**READING TEXT**
● ● ● ●
METHOD AND DEVICE FOR PREDICTING WAFER TEST DATA

Description

BACKGROUND

Technical Field

The disclosure relates to a method and a device, in particular to a method and a related electronic device thereof for predicting wafer test data.

Description of Related Art

Electrical characteristics on a wafer often have a complex distribution. In many test conditions, it is difficult to fully cover or reflect these characteristics with limited test data. Therefore, how to precisely acquire the electrical characteristic distribution of the entire wafer using limited test data has become an important topic in the field.

SUMMARY

The disclosure provides a method and an electronic device for predicting wafer test data, which can be configured to predict data of an electrical characteristic distribution on a wafer.

The method for predicting wafer test data provided by the disclosure includes: a pre-processing is performed on a wafer acceptance test (WAT) data of a wafer to convert multiple position information of the WAT data on the wafer to multiple positional embedding vectors, and the WAT data has a first quantity of data points; and a chip probing (CP) data and the positional embedding vectors of the wafer are input into an artificial intelligence model to allow the artificial intelligence model to generate a predicted WAT data of the wafer, and the predicted WAT data has a second quantity of data points greater than the first quantity.

The electronic device of the disclosure is configured to predict wafer data. The electronic device includes: a memory and a processing circuit. The memory stores a command. The processing circuit is coupled to the memory and is configured to access the command to execute an artificial intelligence model for: performing a pre-processing on a wafer acceptance test (WAT) data of a wafer to convert position information of the WAT data on the wafer to positional embedding vectors, and the WAT data has a first quantity of data points; and inputting a chip probing (CP) data and the positional embedding vectors of the wafer into the artificial intelligence model to allow the artificial intelligence model to generate a predicted WAT data of the wafer, and the predicted WAT data has a second quantity of data points greater than the first quantity.
● ● ● ●
**GIVEN RECORDS**
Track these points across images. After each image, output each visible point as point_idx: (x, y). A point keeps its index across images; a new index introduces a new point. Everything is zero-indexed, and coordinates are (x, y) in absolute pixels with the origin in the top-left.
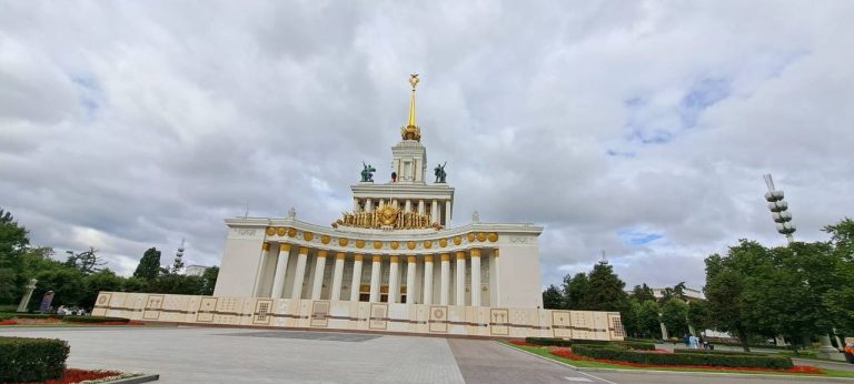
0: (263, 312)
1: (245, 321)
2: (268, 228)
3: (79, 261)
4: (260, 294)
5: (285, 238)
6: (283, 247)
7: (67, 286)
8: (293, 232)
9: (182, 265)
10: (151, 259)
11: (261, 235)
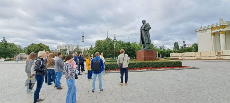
0: (219, 55)
1: (212, 58)
2: (212, 28)
3: (162, 48)
4: (216, 49)
5: (221, 30)
6: (220, 33)
7: (163, 53)
8: (224, 26)
9: (186, 45)
10: (176, 45)
11: (210, 31)
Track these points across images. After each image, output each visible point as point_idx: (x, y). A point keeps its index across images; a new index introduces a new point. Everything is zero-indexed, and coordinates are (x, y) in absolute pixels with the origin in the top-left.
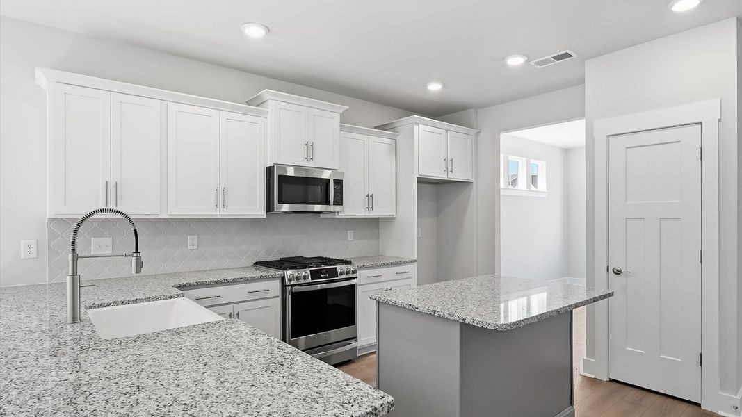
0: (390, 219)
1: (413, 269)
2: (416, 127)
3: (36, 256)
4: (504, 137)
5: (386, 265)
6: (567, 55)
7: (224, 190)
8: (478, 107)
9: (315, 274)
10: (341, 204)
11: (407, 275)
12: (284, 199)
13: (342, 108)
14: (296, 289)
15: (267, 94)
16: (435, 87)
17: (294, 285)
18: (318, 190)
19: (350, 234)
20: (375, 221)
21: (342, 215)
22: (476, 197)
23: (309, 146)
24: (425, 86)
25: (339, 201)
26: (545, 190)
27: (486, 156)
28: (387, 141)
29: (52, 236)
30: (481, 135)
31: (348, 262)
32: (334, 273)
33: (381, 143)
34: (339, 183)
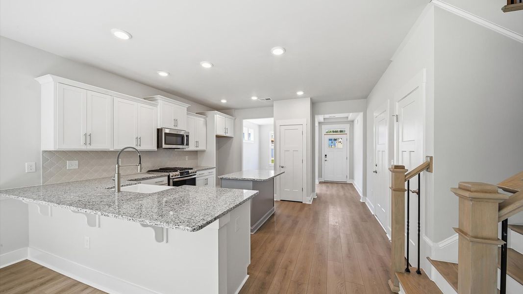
0: (203, 151)
1: (214, 170)
2: (215, 115)
3: (34, 170)
4: (245, 121)
5: (206, 169)
6: (269, 99)
7: (140, 138)
8: (235, 109)
9: (182, 174)
10: (188, 145)
11: (213, 173)
12: (167, 143)
13: (188, 105)
14: (175, 180)
15: (158, 97)
16: (224, 101)
17: (174, 179)
18: (179, 139)
19: (187, 157)
20: (196, 152)
21: (187, 149)
22: (235, 143)
23: (176, 120)
24: (220, 101)
25: (187, 144)
26: (253, 140)
27: (238, 128)
28: (203, 119)
29: (45, 160)
30: (236, 120)
31: (192, 169)
32: (188, 173)
33: (200, 120)
34: (187, 136)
● ● ● ●
**EXERCISE DESCRIPTION**
Write out the passage of the wafer test data description above verbatim, from "The disclosure relates" up to and including "on a wafer.".

**WRITTEN REPLY**
The disclosure relates to a method and a device, in particular to a method and a related electronic device thereof for predicting wafer test data.

Description of Related Art

Electrical characteristics on a wafer often have a complex distribution. In many test conditions, it is difficult to fully cover or reflect these characteristics with limited test data. Therefore, how to precisely acquire the electrical characteristic distribution of the entire wafer using limited test data has become an important topic in the field.

SUMMARY

The disclosure provides a method and an electronic device for predicting wafer test data, which can be configured to predict data of an electrical characteristic distribution on a wafer.